> **The task**
The records below are to be copied word for word, with every picture left out.

Source records:
────────────────────────────────────────
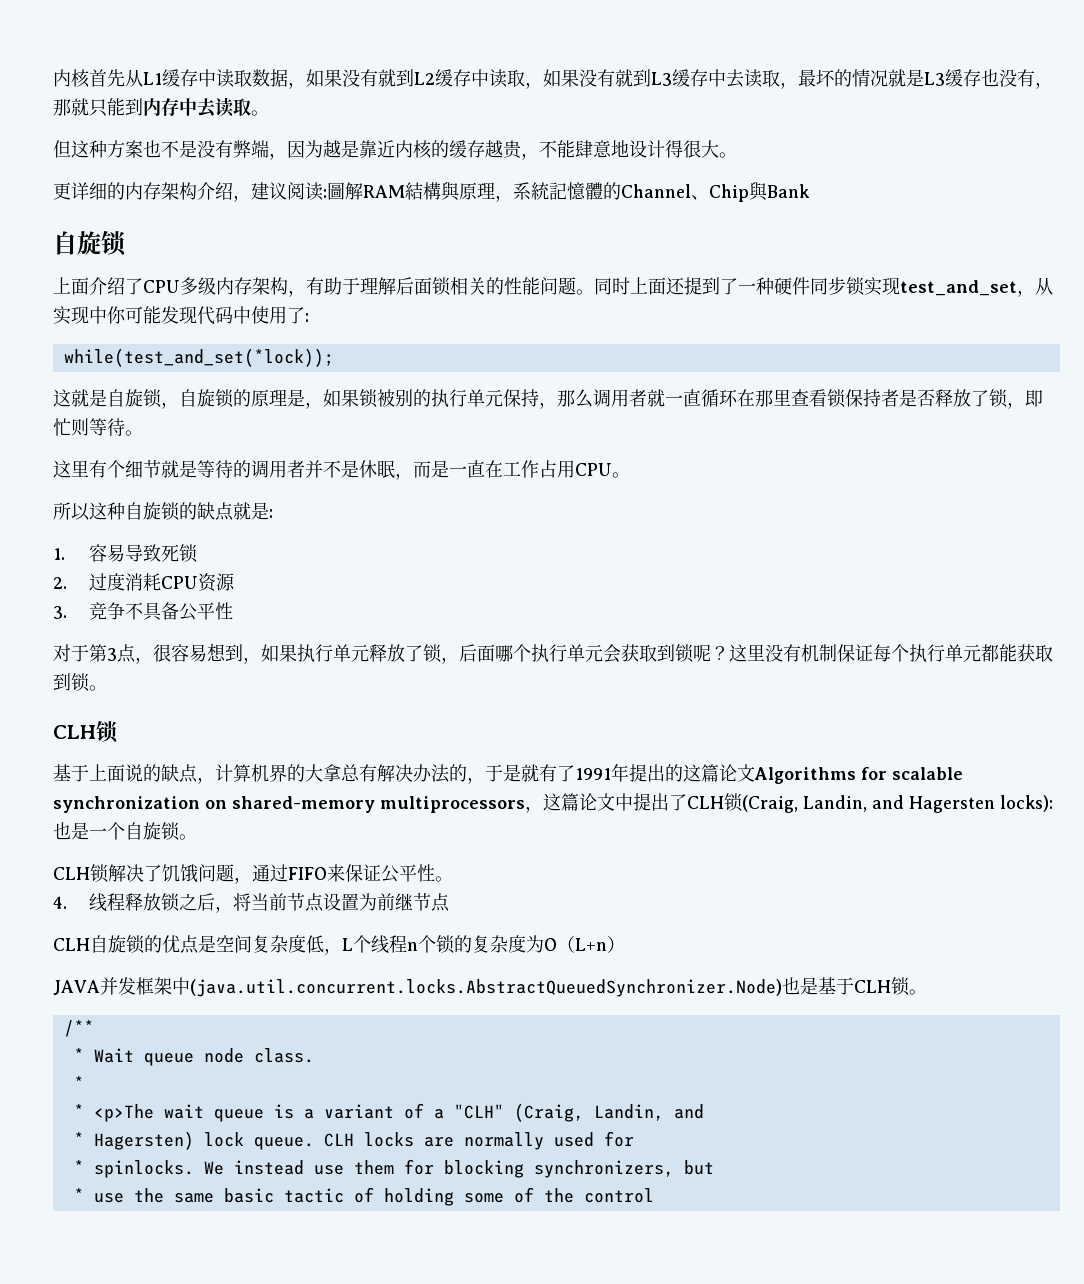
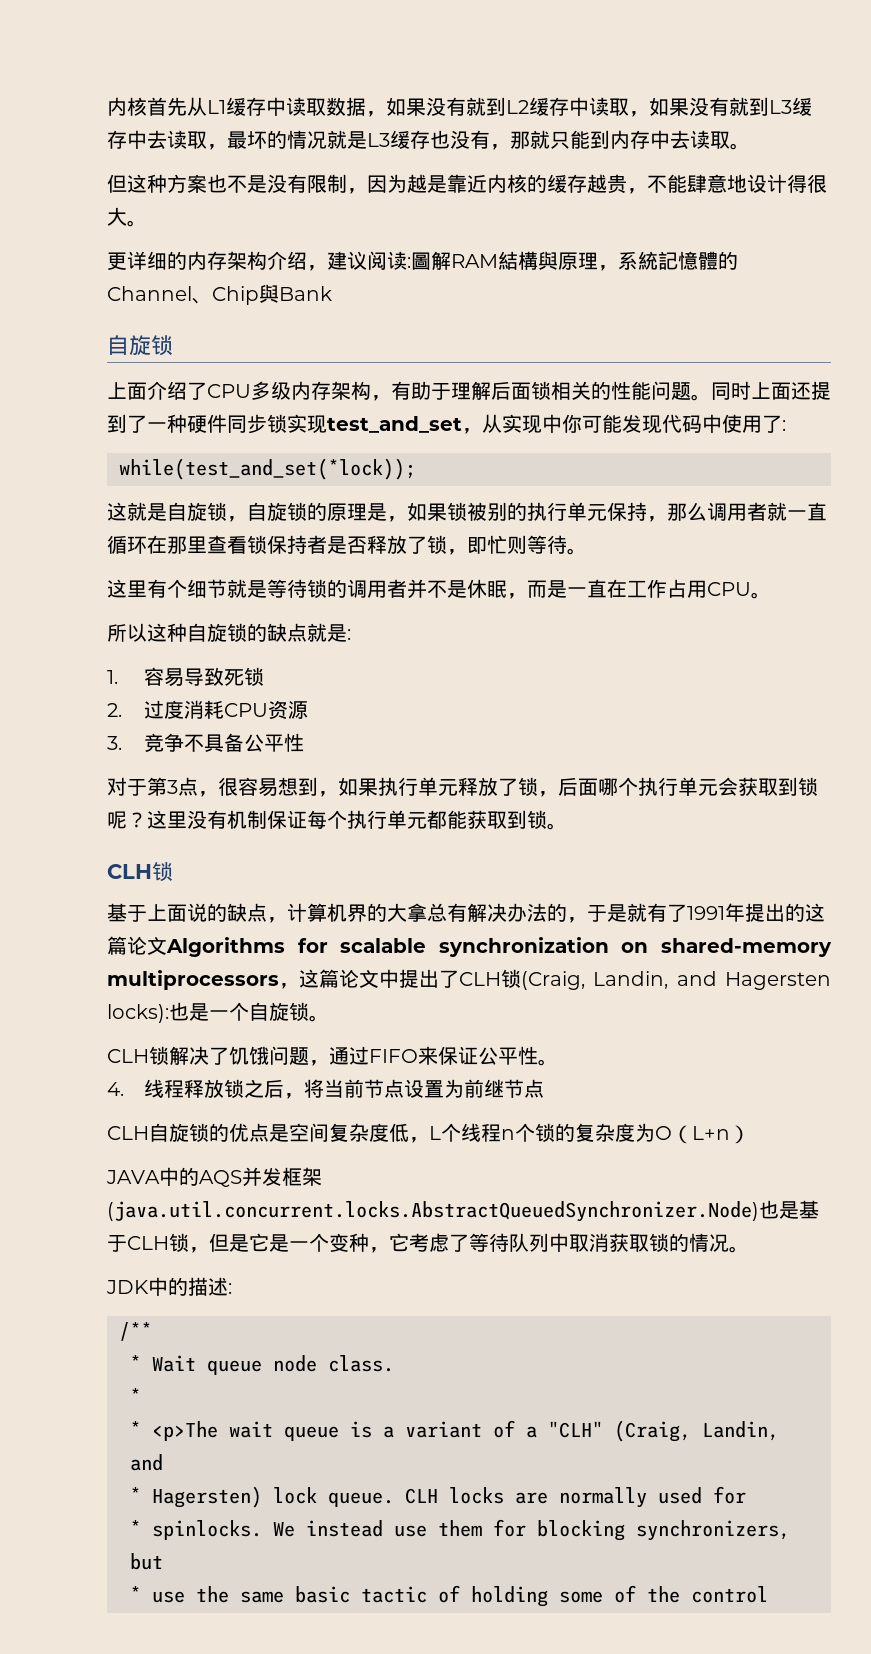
[233,140,269,158] 弊端 -> [307,174,347,193] 限制
(233, 469) none -> [307,579,327,598] 锁
(100, 987) none -> [159,1167,242,1187] 中的AQS
[171,977,190,995] 中 -> (322, 1176) none
[908,989,927,995] 。 -> [189,1233,749,1253] [106,1277,232,1296] ，但是它是一个变种，它考虑了等待队列中取消获取锁的情况。 // JDK中的描述:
────────────────────────────────────────
> **Task solution**
[233,140,269,158] 弊端 -> [307,174,347,193] 限制
(233, 469) none -> [307,579,327,598] 锁
(100, 987) none -> [159,1167,242,1187] 中的AQS
[171,977,190,995] 中 -> (322, 1176) none
[908,989,927,995] 。 -> [189,1233,749,1253] [106,1277,232,1296] ，但是它是一个变种，它考虑了等待队列中取消获取锁的情况。 // JDK中的描述:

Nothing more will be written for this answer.